Kelly made three draft statements

THE Travers report into the Health Department’s handling of nursing home charges was delayed because the secretary general only submitted his final statement on the day the report was due.

Kelly made three draft statements

It emerged yesterday that Michael Kelly provided three separate draft statements to the inquiry before submitting his final version on March 1, the day John Travers was due to submit his report to the Tánaiste.

The final version was submitted at 10.06am on March 1. According to Mr Travers, it made it necessary for him to hold back the report he was to deliver to Mary Harney that day as it made him necessary to interview a number of people again. In the event, he delivered it three days later.

The differences between the four versions of Mr Kelly’s statement are subtle but significant, most relating to the implications of the missing file, which contained the submission to be made to the office of the Attorney General.

In earlier versions of the statement Mr Kelly says he accepts that “my failure to recollect and follow-up on the submission is open to criticism”. In the final statement, the “my failure” is changed to a more generic “the failure”.

The one unanswered question that remains following the Travers’s report is what happened to the file.
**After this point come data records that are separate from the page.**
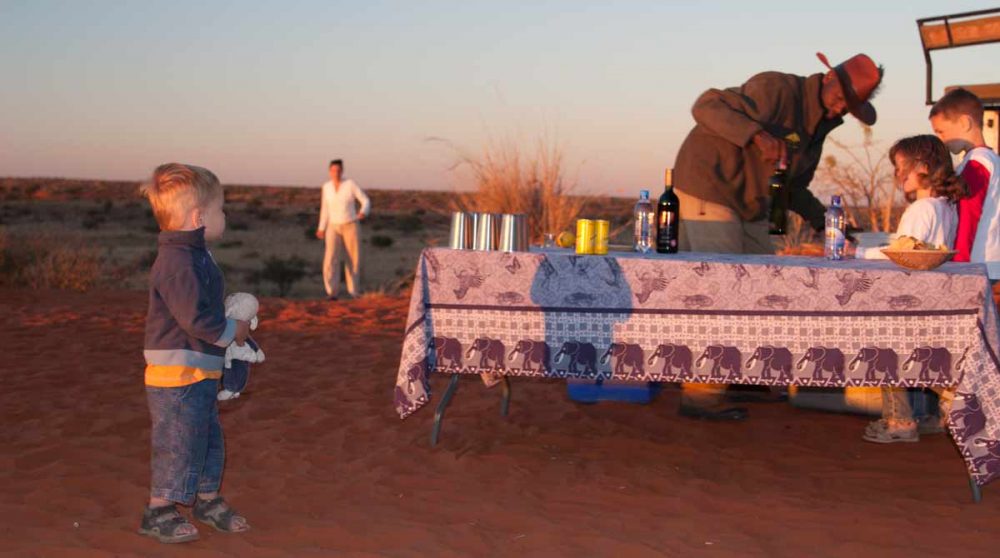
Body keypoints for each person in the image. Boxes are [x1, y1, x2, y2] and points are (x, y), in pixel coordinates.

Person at [673, 52, 884, 420]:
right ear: (828, 77)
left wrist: (827, 222)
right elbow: (705, 106)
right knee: (723, 289)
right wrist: (757, 135)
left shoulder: (818, 130)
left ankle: (738, 376)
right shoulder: (777, 88)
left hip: (752, 205)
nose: (839, 109)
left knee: (762, 287)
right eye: (840, 98)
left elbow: (793, 188)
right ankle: (700, 395)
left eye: (848, 107)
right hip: (711, 184)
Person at [138, 163, 251, 543]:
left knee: (206, 440)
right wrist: (233, 331)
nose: (225, 215)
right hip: (177, 376)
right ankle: (158, 510)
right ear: (198, 217)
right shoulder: (178, 263)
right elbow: (196, 319)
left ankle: (207, 499)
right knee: (178, 443)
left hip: (198, 371)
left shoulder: (195, 255)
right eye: (221, 209)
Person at [859, 136, 965, 443]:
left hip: (910, 299)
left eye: (901, 166)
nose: (898, 174)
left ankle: (900, 420)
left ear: (923, 167)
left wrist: (856, 253)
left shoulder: (922, 208)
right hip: (932, 298)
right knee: (918, 358)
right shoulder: (946, 207)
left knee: (885, 350)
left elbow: (903, 252)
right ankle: (945, 406)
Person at [929, 88, 1000, 277]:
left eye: (941, 132)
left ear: (964, 122)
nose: (941, 140)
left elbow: (968, 217)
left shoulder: (977, 163)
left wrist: (958, 267)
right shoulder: (992, 160)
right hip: (991, 265)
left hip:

In each statement, Mr Kelly intimated that he most likely gave it to the then minister Micheál Martin.

However, because there of inadequacies in the logging system, Mr Kelly was not in a position to provide documentary verification. Mr Martin, in his statement, insisted that “it is clear that I was not shown or asked about the file”. He went on to say that no person from his private office remembered having sight of or handling the file.
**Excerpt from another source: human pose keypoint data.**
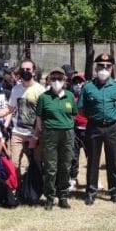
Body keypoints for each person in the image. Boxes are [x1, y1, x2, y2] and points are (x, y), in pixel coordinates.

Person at [80, 52, 116, 205]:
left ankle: (114, 192)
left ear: (112, 69)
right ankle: (91, 192)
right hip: (94, 127)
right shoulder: (88, 87)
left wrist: (113, 116)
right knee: (93, 161)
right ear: (96, 68)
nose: (104, 69)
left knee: (113, 161)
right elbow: (81, 108)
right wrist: (94, 117)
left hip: (113, 127)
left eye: (107, 66)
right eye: (101, 66)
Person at [36, 68, 77, 210]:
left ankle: (63, 197)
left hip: (67, 133)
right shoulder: (44, 97)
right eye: (53, 79)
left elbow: (73, 114)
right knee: (50, 167)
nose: (56, 82)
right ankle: (49, 197)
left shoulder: (70, 96)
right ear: (49, 81)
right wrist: (41, 133)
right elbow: (39, 118)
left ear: (65, 81)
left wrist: (67, 126)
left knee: (65, 165)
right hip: (50, 133)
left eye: (59, 79)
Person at [0, 59, 44, 171]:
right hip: (17, 133)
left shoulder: (41, 91)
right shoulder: (16, 89)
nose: (25, 71)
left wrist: (36, 135)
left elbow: (42, 116)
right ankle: (17, 187)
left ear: (34, 72)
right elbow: (9, 108)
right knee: (14, 165)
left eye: (28, 69)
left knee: (36, 163)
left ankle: (36, 187)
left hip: (33, 133)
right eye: (22, 69)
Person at [68, 73, 87, 191]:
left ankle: (93, 179)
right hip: (74, 130)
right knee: (73, 156)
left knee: (91, 156)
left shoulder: (88, 95)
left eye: (80, 82)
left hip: (88, 129)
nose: (78, 85)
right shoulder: (69, 97)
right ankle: (73, 179)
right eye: (75, 82)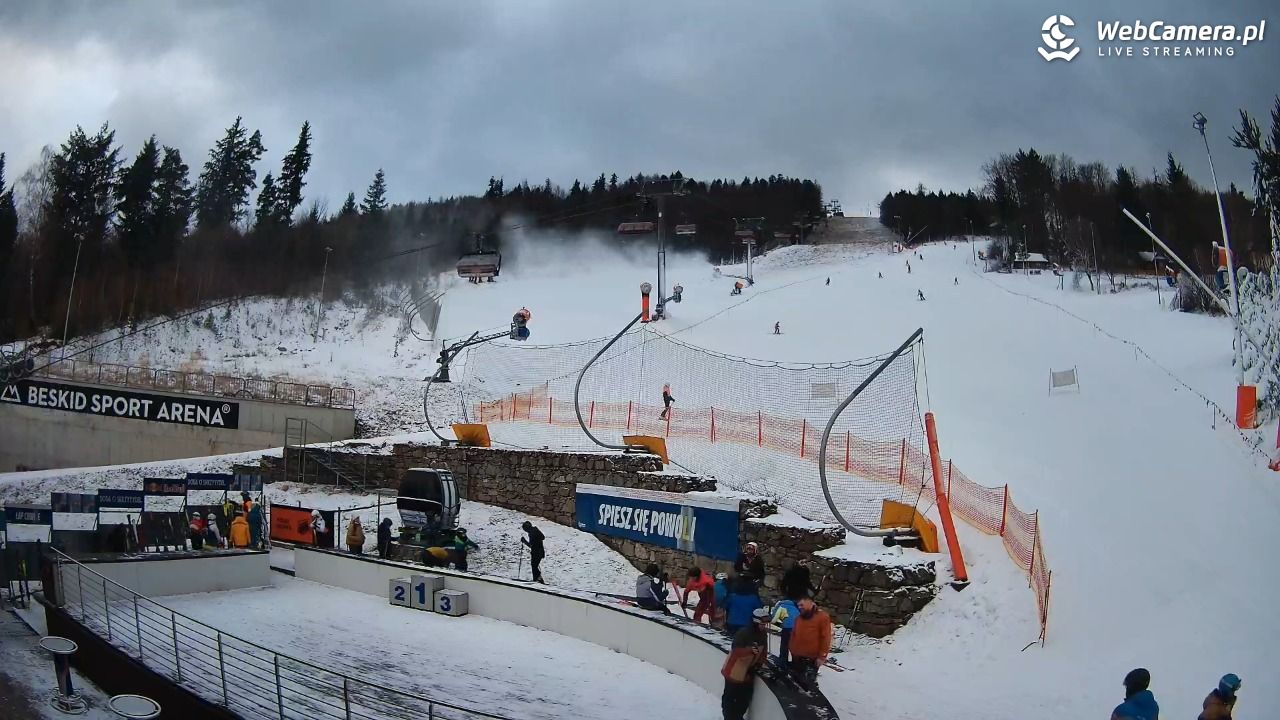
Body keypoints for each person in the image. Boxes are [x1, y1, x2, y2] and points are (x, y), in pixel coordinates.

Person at [720, 607, 770, 720]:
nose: (763, 627)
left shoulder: (763, 634)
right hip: (734, 669)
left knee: (744, 698)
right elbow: (735, 651)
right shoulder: (743, 633)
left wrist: (759, 663)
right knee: (730, 697)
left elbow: (763, 651)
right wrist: (749, 650)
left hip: (748, 671)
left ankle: (738, 716)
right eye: (761, 624)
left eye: (764, 624)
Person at [788, 595, 833, 688]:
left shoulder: (822, 617)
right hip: (796, 657)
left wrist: (822, 656)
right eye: (798, 605)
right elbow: (793, 635)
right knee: (795, 682)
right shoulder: (798, 618)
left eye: (801, 605)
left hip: (811, 659)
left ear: (810, 602)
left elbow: (826, 638)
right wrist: (792, 649)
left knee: (807, 685)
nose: (799, 607)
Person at [770, 595, 799, 665]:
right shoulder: (796, 606)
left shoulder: (781, 605)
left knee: (784, 645)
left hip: (786, 628)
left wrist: (781, 625)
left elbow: (774, 618)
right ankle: (796, 663)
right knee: (794, 646)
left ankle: (783, 661)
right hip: (797, 629)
It is clear that Mr Kelly was becoming increasingly aware of the pressure he was coming under as a result of the missing file.

In his first draft statement of February 25 he said he understood that in early 2004 “the file was observed by another official of the department in the outer office of the minister’s office at some point, but I have no direct information on this point myself.”

It is clear that Mr Kelly himself spoke to this official after supplying the first draft and before delivering his final submission.

The final statement contains a much stronger degree of corroboration.

He now says, without qualification, that the file was observed by another official in the outer office of the minister’s office suite.

He adds: “As a trusted and experienced member of the department’s staff I have no reason to doubt the validity of the very clear and explicit recollection described by this official.” However, this point does not seem to be dealt with directly in the report.

Mr Travers refers to an official who recalled being in the office of the secretariat in early 2004, being approached by an official working in the ministerial outer office in relation to the papers at issue. No mention is made of whether or not the official saw the missing file.

The file disappeared into a void somewhere in Hawkins House and led to a similar void in terms of inaction. It took ten months - by which time a new minister was in place - before the advice was finally sought from the AG.

Until it materialises the missing file will provide the ‘grassy knoll’ of this affair.